*RECORDS TO PROCESS:*
* * *

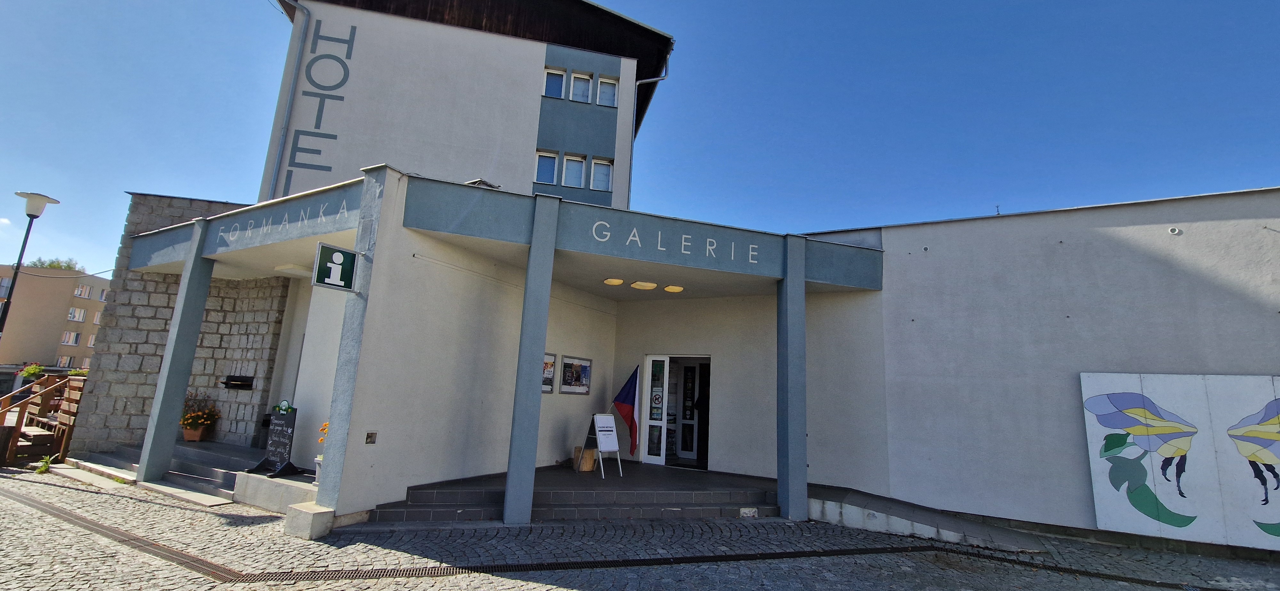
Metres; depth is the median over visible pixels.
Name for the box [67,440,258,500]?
entrance steps
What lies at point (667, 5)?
sky
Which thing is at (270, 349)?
stone wall
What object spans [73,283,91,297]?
window
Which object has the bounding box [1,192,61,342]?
street lamp
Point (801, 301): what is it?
pillar
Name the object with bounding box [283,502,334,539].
concrete block
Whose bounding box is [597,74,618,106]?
window
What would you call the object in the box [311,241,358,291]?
sign
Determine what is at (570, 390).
picture
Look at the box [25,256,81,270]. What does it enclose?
tree
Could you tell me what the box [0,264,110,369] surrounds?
apartment building
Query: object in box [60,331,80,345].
window
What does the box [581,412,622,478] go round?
sandwich board
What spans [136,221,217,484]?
pillar
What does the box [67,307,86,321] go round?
window
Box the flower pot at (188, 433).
[181,426,207,441]
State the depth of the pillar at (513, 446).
6.53 m
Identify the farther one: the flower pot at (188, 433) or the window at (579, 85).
the window at (579, 85)
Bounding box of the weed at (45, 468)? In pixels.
[34,454,53,473]
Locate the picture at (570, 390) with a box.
[560,355,592,394]
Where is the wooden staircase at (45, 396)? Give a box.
[0,373,86,465]
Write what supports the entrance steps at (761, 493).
on the cobblestone pavement
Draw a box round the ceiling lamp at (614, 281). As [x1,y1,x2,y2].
[603,277,623,285]
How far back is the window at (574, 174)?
13.25 m
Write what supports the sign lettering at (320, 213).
attached to the entrance building at (801, 244)
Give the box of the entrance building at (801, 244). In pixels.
[118,170,888,518]
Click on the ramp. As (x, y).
(875, 505)
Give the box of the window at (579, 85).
[569,71,592,102]
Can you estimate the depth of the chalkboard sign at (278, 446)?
7.53 m
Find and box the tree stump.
[572,445,597,471]
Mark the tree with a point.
(51, 264)
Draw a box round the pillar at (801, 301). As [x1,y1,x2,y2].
[776,234,807,520]
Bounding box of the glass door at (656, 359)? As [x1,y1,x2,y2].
[644,354,710,466]
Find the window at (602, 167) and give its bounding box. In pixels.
[590,157,612,190]
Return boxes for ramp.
[804,485,1050,550]
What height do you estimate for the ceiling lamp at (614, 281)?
0.131 m
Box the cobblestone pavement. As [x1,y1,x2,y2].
[0,463,1279,590]
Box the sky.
[0,0,1279,276]
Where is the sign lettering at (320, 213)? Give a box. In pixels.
[215,199,344,245]
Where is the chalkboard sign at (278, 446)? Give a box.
[245,402,307,477]
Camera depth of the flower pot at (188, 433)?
9.59 m
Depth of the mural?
6.24 m
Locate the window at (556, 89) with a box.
[543,66,565,98]
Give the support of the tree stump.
on the entrance steps at (761, 493)
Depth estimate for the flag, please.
9.49 m
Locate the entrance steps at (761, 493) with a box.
[358,460,779,524]
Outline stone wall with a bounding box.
[68,191,289,458]
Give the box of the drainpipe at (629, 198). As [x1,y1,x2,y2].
[626,59,667,212]
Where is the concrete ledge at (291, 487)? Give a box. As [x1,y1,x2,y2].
[231,468,321,513]
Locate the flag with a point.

* * *

*THE TASK:* Set down the records again verbatim, with no pictures.

*ANSWER FOR THIS EXERCISE:*
Metres; depth is the median over visible pixels.
Name for the box [67,440,258,500]?
entrance steps
What lies at point (667, 5)?
sky
Which thing is at (270, 349)?
stone wall
What object spans [73,283,91,297]?
window
Which object has the bounding box [1,192,61,342]?
street lamp
Point (801, 301): what is it?
pillar
Name the object with bounding box [283,502,334,539].
concrete block
Whose bounding box is [597,74,618,106]?
window
What would you call the object in the box [311,241,358,291]?
sign
Determine what is at (570, 390).
picture
Look at the box [25,256,81,270]. What does it enclose?
tree
Could you tell me what the box [0,264,110,369] surrounds?
apartment building
Query: object in box [60,331,80,345].
window
What does the box [581,412,622,478] go round?
sandwich board
What spans [136,221,217,484]?
pillar
What does the box [67,307,86,321] go round?
window
Box the flower pot at (188, 433).
[181,426,207,441]
State the depth of the pillar at (513, 446).
6.53 m
Identify the farther one: the flower pot at (188, 433) or the window at (579, 85).
the window at (579, 85)
Bounding box of the weed at (45, 468)? In pixels.
[34,454,53,473]
Locate the picture at (570, 390) with a box.
[560,355,592,394]
Where is the wooden staircase at (45, 396)? Give a box.
[0,373,86,465]
Write what supports the entrance steps at (761, 493).
on the cobblestone pavement
Draw a box round the ceiling lamp at (614, 281). As [x1,y1,x2,y2].
[603,277,623,285]
How far back is the window at (574, 174)?
13.25 m
Write what supports the sign lettering at (320, 213).
attached to the entrance building at (801, 244)
Give the box of the entrance building at (801, 244). In pixels.
[118,170,888,518]
Click on the ramp. As (x, y).
(875, 505)
Give the box of the window at (579, 85).
[569,71,592,102]
Can you estimate the depth of the chalkboard sign at (278, 446)?
7.53 m
Find and box the tree stump.
[572,445,597,471]
Mark the tree with a point.
(51, 264)
Draw a box round the pillar at (801, 301). As [x1,y1,x2,y2].
[776,234,807,520]
Bounding box of the glass door at (656, 359)? As [x1,y1,x2,y2].
[644,354,710,466]
Find the window at (602, 167) and give its bounding box. In pixels.
[590,157,612,190]
Return boxes for ramp.
[804,485,1050,550]
What height do you estimate for the ceiling lamp at (614, 281)?
0.131 m
Box the cobblestone pavement. As [x1,y1,x2,y2].
[0,463,1279,590]
Box the sky.
[0,0,1279,276]
Where is the sign lettering at (320, 213)? Give a box. In pixels.
[215,199,344,245]
Where is the chalkboard sign at (278, 446)? Give a box.
[245,402,307,477]
Camera depth of the flower pot at (188, 433)?
9.59 m
Depth of the mural?
6.24 m
Locate the window at (556, 89) with a box.
[543,66,565,98]
Give the support of the tree stump.
on the entrance steps at (761, 493)
Depth estimate for the flag, please.
9.49 m
Locate the entrance steps at (761, 493) with a box.
[358,460,779,524]
Outline stone wall with a bounding box.
[68,191,289,458]
Give the box of the drainpipe at (629, 198). As [x1,y1,x2,y2].
[626,59,667,212]
Where is the concrete ledge at (291, 487)? Give a box. As [x1,y1,x2,y2].
[231,468,321,513]
Locate the flag with a point.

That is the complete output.